Why avoid placements?
We frequently come into contact with clients who mange their distress with self harm, overdoses and who have ongoing urges to kill themselves. Often community services feel deskilled and unable to support them. When these clients are admitted due to their suicidality, the self harm that they usually use to cope is no longer an option for them. As they attempt to get the same relief they would from their usual methods of coping, the potential lethality of their coping methods increases. This is understandably responded to with increasing levels of restriction and observation and a decrease in autonomy and privacy. As this cycle escalates, return to the community becomes unthinkable and an out of area placement becomes the only option. Clients are then wrenched from their social environment, forced to engage in therapy they do not want, restrained in ways that replicate their previous trauma and struggle to make use of help that is forced upon them.
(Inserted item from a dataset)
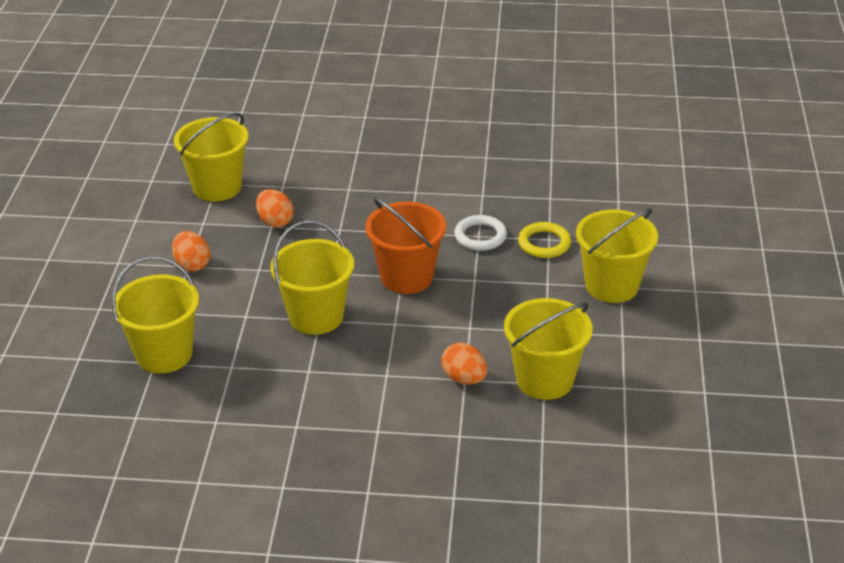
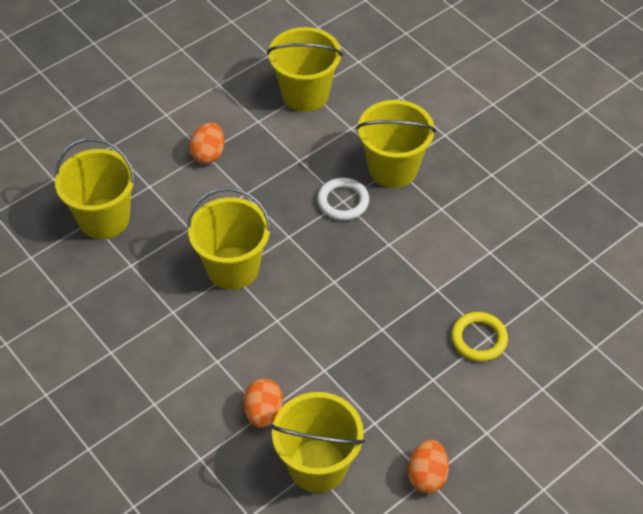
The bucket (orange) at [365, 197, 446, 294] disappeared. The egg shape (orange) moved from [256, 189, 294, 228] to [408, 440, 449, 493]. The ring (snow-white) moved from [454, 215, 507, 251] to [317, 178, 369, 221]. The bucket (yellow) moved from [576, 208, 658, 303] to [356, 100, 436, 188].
The experience of our lived experience practitioners is that when others assume responsibility for keeping you safe, all the efforts that you were making to maintain your safety are no longer required. This leads to increasingly risky behaviours and understandable conflict with staff. While we see a role for inpatient treatment it is rarely effective for our client group as wards tend not to be therapeutic, the level of acuity means that there is little respite and the hierarchy and power imbalances tend to inflame relationship issues rather than resolve them.
Because of the above, for our clients admission is rarely a safe option and can exacerbate problems. We offer intensity and an alternative relational model to maintain clients in the community.